Malory’s “The Death of King Arthur” is both his greatest work and the one in which he demonstrates most independence from his sources. With profound psychological understanding, he dramatizes the conflict between two loyalties: the chivalric code with its emphasis upon comradeship and devotion to one’s lord, epitomized in the Round Table, and the service of the knight-lover for his lady, the romantic theme of courtly chronicles. In rescuing Queen Guinevere whom he loves and serves as knight, Lancelot is forced to kill Sir Gareth, the brother of Gawain and the knight who loves Lancelot more than all other men. This incident is Malory’s own invention; his sources describe only vaguely the death of Gawain’s brothers.

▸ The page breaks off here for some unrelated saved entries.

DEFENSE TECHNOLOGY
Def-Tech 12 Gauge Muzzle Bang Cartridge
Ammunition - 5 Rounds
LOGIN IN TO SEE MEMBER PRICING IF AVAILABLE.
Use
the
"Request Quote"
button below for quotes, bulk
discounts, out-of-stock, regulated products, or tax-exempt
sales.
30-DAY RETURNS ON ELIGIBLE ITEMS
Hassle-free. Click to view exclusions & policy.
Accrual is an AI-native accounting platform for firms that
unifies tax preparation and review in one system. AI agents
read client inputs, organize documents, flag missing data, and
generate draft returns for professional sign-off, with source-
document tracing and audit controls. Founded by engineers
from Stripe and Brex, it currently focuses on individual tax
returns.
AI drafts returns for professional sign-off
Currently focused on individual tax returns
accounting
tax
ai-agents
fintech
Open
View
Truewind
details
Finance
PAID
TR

Faced with the prospect of battle against Lancelot, Arthur realizes that this battle will indeed result in the destruction of the fellowship of the Round Table. His lament emphasizes the tragedy of the loss: “I am soryar for my good knyghtes losse than for the losse of my fayre queen; for quenys I myght have inow, but such felyship of good knyghtes shall never be togydirs in no company.” Eugène Vinaver has commented: it is not through sin or weakness of heart that the end comes about, but through the devotion of the truest friend and the truest lover, though a tragic greatness which fixes forever the complex and delicate meaning of Arthur’s epic.

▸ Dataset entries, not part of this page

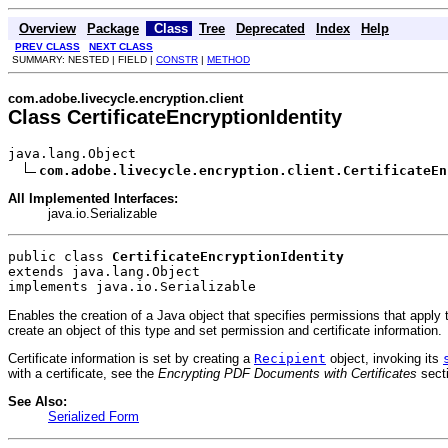
Overview
Package
Class
Tree
Deprecated
Index
Help
PREV CLASS
NEXT CLASS
SUMMARY: NESTED | FIELD |
CONSTR
|
METHOD
com.adobe.livecycle.encryption.client
Class CertificateEncryptionIdentity
java.lang.Object

com.adobe.livecycle.encryption.client.CertificateEn
All Implemented Interfaces:
java.io.Serializable
public class 
CertificateEncryptionIdentity
extends java.lang.Object
implements java.io.Serializable
Enables the creation of a Java object that specifies permissions that apply
create an object of this type and set permission and certificate information.
Certificate information is set by creating a
Recipient
object, invoking its
with a certificate, see the
Encrypting PDF Documents with Certificates
sect
See Also:
Serialized Form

Confronted with accusations by Agravain and Mordred, his bastard son and nephew, that Lancelot has traitorously loved the queen, Arthur is reluctant to take action. When he agrees to test Lancelot, it is with misgivings because, as he acknowledges, “sir Launcelot had done so much for hym and for the quene so many tymes.” After Lancelot is discovered in the queen’s chamber, Guinevere is sentenced to burning. Lancelot rescues her, and in the process of saving her from the flames, slays Gareth. The war which follows destroys everything.

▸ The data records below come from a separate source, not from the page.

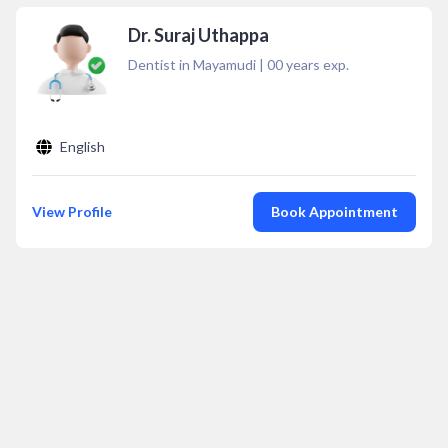
Dr. Suraj Uthappa
Dentist in Mayamudi
|
00
years exp.
English
View Profile
Book Appointment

Even after Lancelot returns the queen to Arthur, Lancelot is exiled and then attacked in France by Arthur and Gawain. While Arthur is gone, Mordred seizes the kingdom and Guinevere, whom he plans to marry. In the first battle with Mordred, Arthur wins, although Gawain receives his death wound and writes repentantly to Lancelot, begging him to come to Arthur’s assistance. Arthur dies on the plains of Salisbury and with him pass the ideals of the Round Table.
When Lancelot returns to avenge the king and queen, he finds that Guinevere has entered a convent. As she explains to Lancelot, she has renounced the world because she feels that their love has caused the wars and the death of Arthur. Although she urges Lancelot to marry and to find his own happiness, he insists that he will become a hermit for her sake: “And therefore, lady, sithen you have taken you to perfection I must needs take me to perfection of right.”
Finally, in an episode that seems to be Malory’s invention, Lancelot learns of Guinevere’s death in a dream and is told to bury her near Arthur. During her burial he swoons in sorrow. When he dies shortly afterward, consumed by grief for the king and queen, the bishop hermit relates a vision in which he sees angels raising Lancelot to heaven. At his burial his brother Ector delivers a eulogy which represents Malory’s definitive statement on the chivalric ideal:Thou were never matched of erthely knyghtes hande. And thou were the truest frende to thy lovar that ever bestrade hors, and thou were the trewest lover of a synful man that ever loved woman, and thou were the kyndest man that ever strake wyth swerde. And thou were the godelyest persone that ever cam emonge prees of knyghtes, and thou was the mekest man and the jentyllest that ever ete in halle emonge ladyes, and thou were the sternest knyght to thy mortal foo that ever put spere in reeste.
It is because of Malory’s handling of the Arthurian materials that the stories of King Arthur became part of English literary tradition. From the complexity of his French sources he produced narratives which remain vital and appealing to the modern reader. Perhaps, however, the best critical summary of Malory’s achievement was offered by William Caxton, Malory’s first editor and critic, who tells readers that in Le Morte d’Arthur they will find “many joyous and playsaunt hystoryes and noble and renomed actes of humanyte, gentylnesse, and chyvalryes.”